Adding numbers using Neural network + back propagation

问题

我正在尝试使用神经网络将数字相加,但似乎无法使反向传播函数正常工作。

这是神经网络的外观,其中 W1 = x1,W2 = x2,W3 = y1,W4 = y2,W5 = z1,W6 = z2。

这是到目前为止我的代码:

from random import randint, random, uniform
import numpy as np

class Data:
    data_dict = {}
    def __init__(self, limit):
        self.limit = limit
    '''creates data but beware that the limit may not be the same as the size of the dictionary'''
    def create_data(self):
        for i in range(self.limit):
            num1 = randint(0, 100)
            num2 = randint(0, 100)
            self.data_dict[(num1, num2)] = num1 + num2

'''you compare the error with every test in the data set and find weights that minimise the error'''
class Neural:
    def __init__(self, data):
        self.x1 = uniform(-1, 1)
        self.x2 = uniform(-1, 1)
        self.y1 = uniform(-1, 1)
        self.y2 = uniform(-1, 1)
        self.z1 = uniform(-1, 1)
        self.z2 = uniform(-1, 1)
        self.data = data

    def relu(self, number):
        return max(0, number)

    def sigmoid(self, number):
         return 1 / (1 + np.exp(-number))
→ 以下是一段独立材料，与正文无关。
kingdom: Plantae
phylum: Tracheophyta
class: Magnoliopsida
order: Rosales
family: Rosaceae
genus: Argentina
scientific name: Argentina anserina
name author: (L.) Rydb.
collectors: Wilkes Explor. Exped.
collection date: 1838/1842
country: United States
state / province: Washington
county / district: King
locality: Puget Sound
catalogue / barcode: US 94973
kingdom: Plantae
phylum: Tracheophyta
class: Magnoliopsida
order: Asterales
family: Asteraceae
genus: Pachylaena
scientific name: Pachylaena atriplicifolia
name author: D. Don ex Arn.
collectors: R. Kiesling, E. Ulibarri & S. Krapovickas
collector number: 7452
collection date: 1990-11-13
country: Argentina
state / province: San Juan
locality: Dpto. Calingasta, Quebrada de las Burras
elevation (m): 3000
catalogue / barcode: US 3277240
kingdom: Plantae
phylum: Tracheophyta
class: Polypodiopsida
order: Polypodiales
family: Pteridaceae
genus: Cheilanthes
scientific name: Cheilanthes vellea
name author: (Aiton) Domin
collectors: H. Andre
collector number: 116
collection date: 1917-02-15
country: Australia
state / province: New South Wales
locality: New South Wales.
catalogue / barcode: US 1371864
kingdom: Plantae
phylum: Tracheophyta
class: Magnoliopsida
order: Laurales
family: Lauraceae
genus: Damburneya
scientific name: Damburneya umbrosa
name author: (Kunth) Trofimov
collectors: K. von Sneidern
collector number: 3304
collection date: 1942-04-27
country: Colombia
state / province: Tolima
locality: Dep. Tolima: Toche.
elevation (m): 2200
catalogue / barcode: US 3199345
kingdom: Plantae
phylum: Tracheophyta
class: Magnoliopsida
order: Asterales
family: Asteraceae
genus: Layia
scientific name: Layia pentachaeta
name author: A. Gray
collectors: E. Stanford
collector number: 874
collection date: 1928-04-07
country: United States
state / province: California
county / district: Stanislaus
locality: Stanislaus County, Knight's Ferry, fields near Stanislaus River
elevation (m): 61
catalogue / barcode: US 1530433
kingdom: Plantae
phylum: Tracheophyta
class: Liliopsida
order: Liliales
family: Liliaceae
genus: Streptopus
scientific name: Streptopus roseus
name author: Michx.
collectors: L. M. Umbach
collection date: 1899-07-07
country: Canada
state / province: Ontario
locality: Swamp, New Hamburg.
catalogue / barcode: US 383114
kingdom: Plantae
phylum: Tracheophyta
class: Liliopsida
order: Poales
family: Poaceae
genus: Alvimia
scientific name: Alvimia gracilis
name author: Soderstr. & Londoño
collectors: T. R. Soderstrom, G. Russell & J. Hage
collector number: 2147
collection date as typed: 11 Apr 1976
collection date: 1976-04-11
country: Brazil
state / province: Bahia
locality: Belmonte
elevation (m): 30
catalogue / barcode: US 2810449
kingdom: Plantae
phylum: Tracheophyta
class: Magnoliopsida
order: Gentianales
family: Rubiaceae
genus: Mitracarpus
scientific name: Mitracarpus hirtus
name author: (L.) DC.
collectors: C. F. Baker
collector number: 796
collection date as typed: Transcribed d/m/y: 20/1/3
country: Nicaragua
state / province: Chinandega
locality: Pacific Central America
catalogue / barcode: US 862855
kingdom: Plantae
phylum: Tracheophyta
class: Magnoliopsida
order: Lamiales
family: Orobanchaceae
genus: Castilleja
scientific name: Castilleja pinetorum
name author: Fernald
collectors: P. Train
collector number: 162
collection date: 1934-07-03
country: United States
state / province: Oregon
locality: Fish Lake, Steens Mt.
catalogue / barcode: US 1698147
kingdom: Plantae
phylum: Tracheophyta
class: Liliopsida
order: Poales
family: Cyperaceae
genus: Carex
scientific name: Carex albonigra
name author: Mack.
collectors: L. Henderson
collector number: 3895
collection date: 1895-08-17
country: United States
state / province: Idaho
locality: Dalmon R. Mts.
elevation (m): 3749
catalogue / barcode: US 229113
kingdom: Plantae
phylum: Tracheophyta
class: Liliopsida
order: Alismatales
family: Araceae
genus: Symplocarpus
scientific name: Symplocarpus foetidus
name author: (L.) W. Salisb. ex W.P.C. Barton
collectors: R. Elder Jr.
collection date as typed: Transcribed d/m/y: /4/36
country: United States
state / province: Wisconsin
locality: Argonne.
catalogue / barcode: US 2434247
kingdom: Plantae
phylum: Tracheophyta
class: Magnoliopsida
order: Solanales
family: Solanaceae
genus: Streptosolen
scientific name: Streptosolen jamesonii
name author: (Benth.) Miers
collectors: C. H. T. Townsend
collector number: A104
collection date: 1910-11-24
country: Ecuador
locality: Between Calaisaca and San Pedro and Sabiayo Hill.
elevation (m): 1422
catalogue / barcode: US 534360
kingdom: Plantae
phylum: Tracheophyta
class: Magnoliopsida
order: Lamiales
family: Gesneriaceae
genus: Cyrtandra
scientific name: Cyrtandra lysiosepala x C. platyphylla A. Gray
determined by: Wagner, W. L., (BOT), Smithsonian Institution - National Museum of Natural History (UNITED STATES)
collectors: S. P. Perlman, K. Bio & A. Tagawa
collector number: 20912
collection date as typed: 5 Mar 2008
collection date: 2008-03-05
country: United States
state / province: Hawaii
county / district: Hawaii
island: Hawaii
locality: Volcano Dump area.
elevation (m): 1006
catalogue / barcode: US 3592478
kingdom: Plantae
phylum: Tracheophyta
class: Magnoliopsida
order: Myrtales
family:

    '''weighted summation with activation function to compute output'''
    def compute_output(self, num1, num2):
        hidden_layer_input1 = self.sigmoid((num1 * self.x1) + (num2 * self.y1))
        hidden_layer_input2 = self.sigmoid((num1 * self.x2) + (num2 * self.y2))
        return ((hidden_layer_input1 * self.z1) + (hidden_layer_input2 * self.z2))

    '''mean squared error between the actual output with the output generated by the algorithm'''
    def compare_output(self, data):
        '''actually, better to find error between all tests. add all the errors up'''
        error = 0
        for key in data.data_dict:
            error += abs(data.data_dict[key] - self.compute_output(key[0], key[1])) ** 2
        return error / len(data.data_dict)

    '''TODO function that changes the weight depending on the errors using gradient descent'''
    '''first make it random'''
    '''next perhaps change weights for each test and average out the adjustments for each weight'''
    def random_back_propagation(self):
        error = 100000
        while error > 0.1:
            self.x1 = random()
            self.x2 = random()
            self.y1 = random()
            self.y2 = random()
            self.z1 = random()
            self.z2 = random()
            error = self.compare_output(self.data)
            print(error)
        print(self.compute_output(140, 15))

    '''learning rate is the amount the weights are updated during training'''
    def back_propagation(self, learning_rate):
        for _ in range(1000):
            for key in self.data.data_dict:
                num1, num2 = key
                target = self.data.data_dict[key]
                hidden_layer1_output = self.sigmoid((num1 * self.x1) + (num2 * self.y1))
                hidden_layer2_output = self.sigmoid((num1 * self.x2) + (num2 * self.y2))
                output = ((hidden_layer1_output * self.z1) + (hidden_layer2_output * self.z2))
                error = target - output

                output_unit1 = output * (1 - output) * (error)
                hidden_unit1 = hidden_layer1_output * (1 - hidden_layer1_output) * self.z1 * output_unit1
                hidden_unit2 = hidden_layer2_output * (1 - hidden_layer2_output) * self.z2 * output_unit1

                self.z1 += (learning_rate * output * hidden_layer1_output)
                self.z2 += (learning_rate * output * hidden_layer2_output)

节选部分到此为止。